Speaker
Description
Astroviruses comprise a genetically diverse viral family linked to diseases in both humans and birds, resulting in substantial health impacts and economic burdens. Traditionally classified into Avastrovirus and Mamastrovirus genera based on host species, next-generation sequencing has revealed broader transmission patterns, necessitating a reevaluation of the current classification approach. In response to these challenges, a novel alignment-free taxonomic classification method is introduced, leveraging whole genome sequence k-mer composition alongside host information. To control the impact of genetic recombination, an optional component for identifying recombinant sequences is incorporated into the method's pipeline.

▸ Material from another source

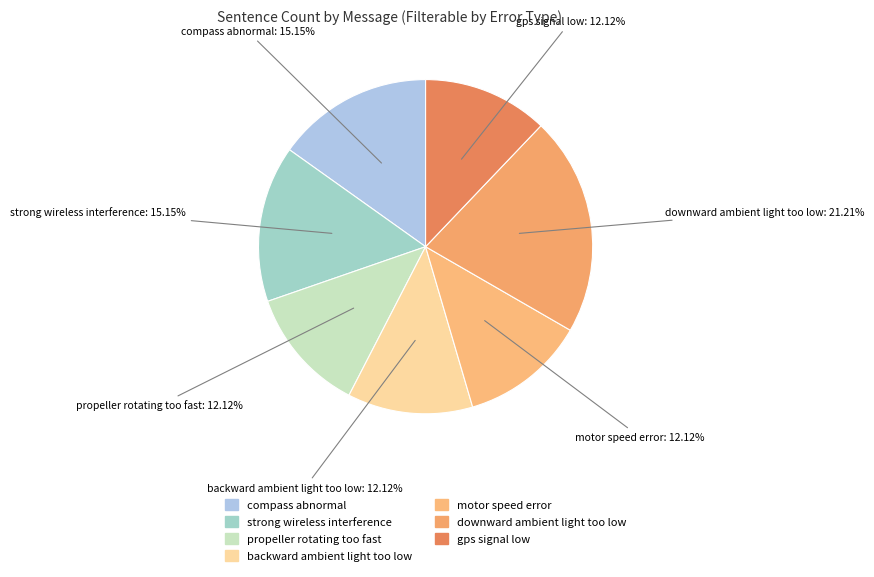

True or false: propeller rotating too fast accounts for 24% of the total.

False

This three-pronged classification approach integrates a supervised machine learning method (support vector machine), an unsupervised machine learning method (K-means++), and consideration of host species. Applying this approach to 191 unclassified astrovirus genomes (with continuous updates for emergent genomes), genus labels are successfully proposed. Additionally, eight genomes displaying incompatibility with reported host species suggest cross-species infections. Notably, the machine learning-based approach, enhanced by principal component analysis (PCA), supports the hypothesis of a human astrovirus (HAstV) subgenus within Mamastrovirus and a goose astrovirus (GoAstV) subgenus within Avastrovirus due to the differences in their genome compositions. In summary, this multipronged machine learning approach offers a rapid, reliable, and scalable method for predicting taxonomic labels. It addresses the challenges posed by emerging viruses and the exponential growth in current genome sequencing output, and facilitates viral taxonomy research.